* _PROBLEM REQUIREMENTS_:
Put the lines below into a JSON list of strings, one string per line, and leave out the blank lines.

* _EXERCISE DATA_:
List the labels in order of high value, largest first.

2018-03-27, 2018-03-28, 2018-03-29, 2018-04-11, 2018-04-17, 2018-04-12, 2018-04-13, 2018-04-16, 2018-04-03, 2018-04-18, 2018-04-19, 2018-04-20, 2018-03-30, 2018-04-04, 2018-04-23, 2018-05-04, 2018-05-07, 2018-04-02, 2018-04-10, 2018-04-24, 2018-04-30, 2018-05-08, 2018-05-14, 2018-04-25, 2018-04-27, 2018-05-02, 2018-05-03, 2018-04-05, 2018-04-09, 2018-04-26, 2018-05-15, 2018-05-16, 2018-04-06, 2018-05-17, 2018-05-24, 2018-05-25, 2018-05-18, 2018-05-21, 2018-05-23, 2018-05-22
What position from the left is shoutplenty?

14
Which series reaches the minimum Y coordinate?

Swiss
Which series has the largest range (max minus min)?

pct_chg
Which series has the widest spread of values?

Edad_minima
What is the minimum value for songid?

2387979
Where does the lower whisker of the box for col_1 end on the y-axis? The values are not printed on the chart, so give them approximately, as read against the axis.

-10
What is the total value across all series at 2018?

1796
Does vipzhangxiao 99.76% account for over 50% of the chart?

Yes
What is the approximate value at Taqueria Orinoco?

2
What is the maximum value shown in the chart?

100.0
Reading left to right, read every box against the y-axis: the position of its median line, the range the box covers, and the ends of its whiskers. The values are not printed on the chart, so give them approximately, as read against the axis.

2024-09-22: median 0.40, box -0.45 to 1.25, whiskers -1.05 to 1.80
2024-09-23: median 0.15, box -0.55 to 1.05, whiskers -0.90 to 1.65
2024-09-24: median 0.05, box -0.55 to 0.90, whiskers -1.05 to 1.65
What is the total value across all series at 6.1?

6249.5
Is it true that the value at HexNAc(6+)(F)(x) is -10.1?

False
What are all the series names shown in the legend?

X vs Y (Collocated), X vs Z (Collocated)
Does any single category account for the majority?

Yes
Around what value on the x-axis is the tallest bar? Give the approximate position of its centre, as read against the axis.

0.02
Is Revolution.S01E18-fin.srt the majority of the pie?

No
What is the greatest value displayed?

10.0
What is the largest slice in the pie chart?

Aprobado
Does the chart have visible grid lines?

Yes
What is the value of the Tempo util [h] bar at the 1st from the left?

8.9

* _SOLUTION FOR THIS TASK_:
[
  "List the labels in order of high value, largest first.",
  "2018-03-27, 2018-03-28, 2018-03-29, 2018-04-11, 2018-04-17, 2018-04-12, 2018-04-13, 2018-04-16, 2018-04-03, 2018-04-18, 2018-04-19, 2018-04-20, 2018-03-30, 2018-04-04, 2018-04-23, 2018-05-04, 2018-05-07, 2018-04-02, 2018-04-10, 2018-04-24, 2018-04-30, 2018-05-08, 2018-05-14, 2018-04-25, 2018-04-27, 2018-05-02, 2018-05-03, 2018-04-05, 2018-04-09, 2018-04-26, 2018-05-15, 2018-05-16, 2018-04-06, 2018-05-17, 2018-05-24, 2018-05-25, 2018-05-18, 2018-05-21, 2018-05-23, 2018-05-22",
  "What position from the left is shoutplenty?",
  "14",
  "Which series reaches the minimum Y coordinate?",
  "Swiss",
  "Which series has the largest range (max minus min)?",
  "pct_chg",
  "Which series has the widest spread of values?",
  "Edad_minima",
  "What is the minimum value for songid?",
  "2387979",
  "Where does the lower whisker of the box for col_1 end on the y-axis? The values are not printed on the chart, so give them approximately, as read against the axis.",
  "-10",
  "What is the total value across all series at 2018?",
  "1796",
  "Does vipzhangxiao 99.76% account for over 50% of the chart?",
  "Yes",
  "What is the approximate value at Taqueria Orinoco?",
  "2",
  "What is the maximum value shown in the chart?",
  "100.0",
  "Reading left to right, read every box against the y-axis: the position of its median line, the range the box covers, and the ends of its whiskers. The values are not printed on the chart, so give them approximately, as read against the axis.",
  "2024-09-22: median 0.40, box -0.45 to 1.25, whiskers -1.05 to 1.80",
  "2024-09-23: median 0.15, box -0.55 to 1.05, whiskers -0.90 to 1.65",
  "2024-09-24: median 0.05, box -0.55 to 0.90, whiskers -1.05 to 1.65",
  "What is the total value across all series at 6.1?",
  "6249.5",
  "Is it true that the value at HexNAc(6+)(F)(x) is -10.1?",
  "False",
  "What are all the series names shown in the legend?",
  "X vs Y (Collocated), X vs Z (Collocated)",
  "Does any single category account for the majority?",
  "Yes",
  "Around what value on the x-axis is the tallest bar? Give the approximate position of its centre, as read against the axis.",
  "0.02",
  "Is Revolution.S01E18-fin.srt the majority of the pie?",
  "No",
  "What is the greatest value displayed?",
  "10.0",
  "What is the largest slice in the pie chart?",
  "Aprobado",
  "Does the chart have visible grid lines?",
  "Yes",
  "What is the value of the Tempo util [h] bar at the 1st from the left?",
  "8.9"
]